A propriedade pessoal atende a necessidades concretas: morar, vestir-se, comunicar-se, descansar e deslocar-se. Já a propriedade privada capitalista transforma recursos sociais em instrumentos de comando. Uma casa pode ser moradia; várias casas alugadas podem funcionar como fonte de renda baseada no controle privado do acesso à habitação. Um computador pode servir ao estudo; uma plataforma digital pode usar milhares de computadores, bancos de dados e trabalhadores para monopolizar um mercado e impor suas regras.

O problema, assim, não é o objeto isolado, mas a forma como ele se relaciona com o trabalho e com a reprodução da vida. O celular de um entregador é um bem de uso pessoal, mas também pode ser incorporado à organização empresarial do aplicativo. O trabalhador paga pelo aparelho, pela conexão, pela manutenção e pelo transporte, enquanto a plataforma controla a distribuição das corridas, calcula a remuneração e recolhe uma parte do valor gerado.
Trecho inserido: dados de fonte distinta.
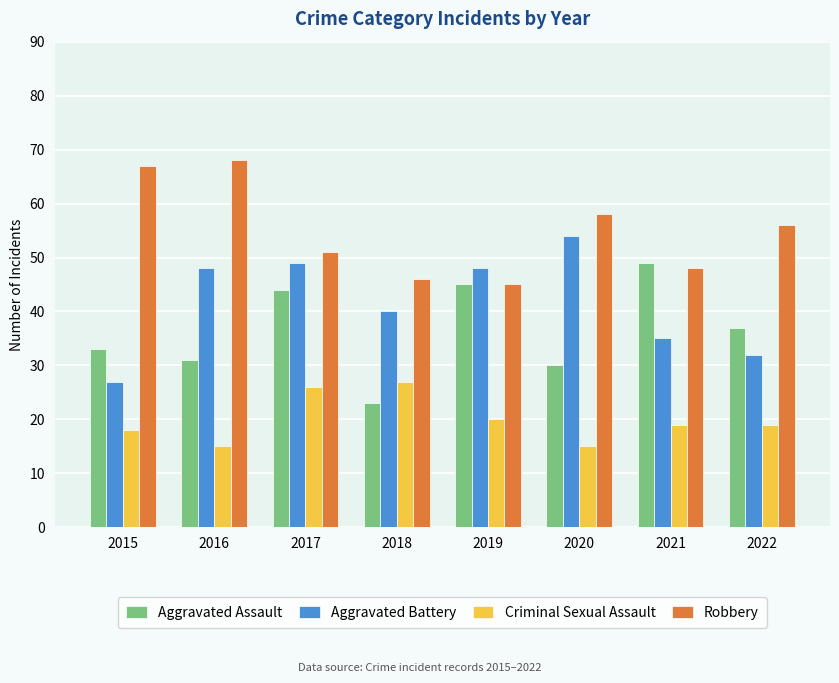

Count the number of categories in the chart.

8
A propriedade pessoal, nesse caso, pode ser mobilizada para reduzir os custos da empresa e transferir riscos ao trabalhador.

Essa transferência aparece também no professor que precisa comprar computador e internet para preparar aulas, no profissional de call center que trabalha em casa e assume despesas da estrutura produtiva ou no trabalhador pejotizado que usa seus próprios equipamentos para prestar serviços. O que parece autonomia individual pode esconder uma privatização dos custos do trabalho.

No Brasil hoje

No Brasil, o acesso à propriedade pessoal é profundamente desigual. Para uma parte da população, comprar uma casa, um carro ou um computador exige endividamento prolongado; para outra, a posse de imóveis, terras e ativos financeiros gera renda e poder. A defesa abstrata da propriedade costuma ignorar essa diferença de escala e de função. Colocar no mesmo plano a moradia de uma família e um grande patrimônio imobiliário destinado à especulação é apagar relações sociais distintas.

A desigualdade também aparece quando direitos sociais são substituídos pela compra individual de soluções. Quem pode paga escola, plano de saúde, transporte e conexão de qualidade; quem não pode depende de serviços públicos precarizados ou de formas caras de crédito. A propriedade pessoal deixa de ser apenas uma condição de uso e passa a funcionar como compensação privada para aquilo que deveria ser garantido coletivamente.

Socialização não é confisco do cotidiano

Na perspectiva socialista, socializar os meios de produção significa submeter as condições centrais da vida ao controle coletivo de quem trabalha, e não entregar tudo indistintamente ao Estado ou eliminar os bens de uso individual. A questão é decidir socialmente o que produzir, como produzir e para quem, substituindo a prioridade do lucro pela satisfação das necessidades.

Essa distinção enfrenta tanto a caricatura conservadora quanto certas versões superficiais do anticapitalismo. A primeira afirma que qualquer transformação social ameaça os pertences cotidianos; a segunda pode tratar toda posse individual como suspeita. O alvo marxista é mais preciso: a relação de classe que permite a poucos controlar os meios de produção e transformar o trabalho alheio em fonte de acumulação. Defender a propriedade pessoal, nesse horizonte, significa garantir que os indivíduos tenham acesso real aos bens necessários à vida, sem que esse acesso dependa da exploração de outras pessoas.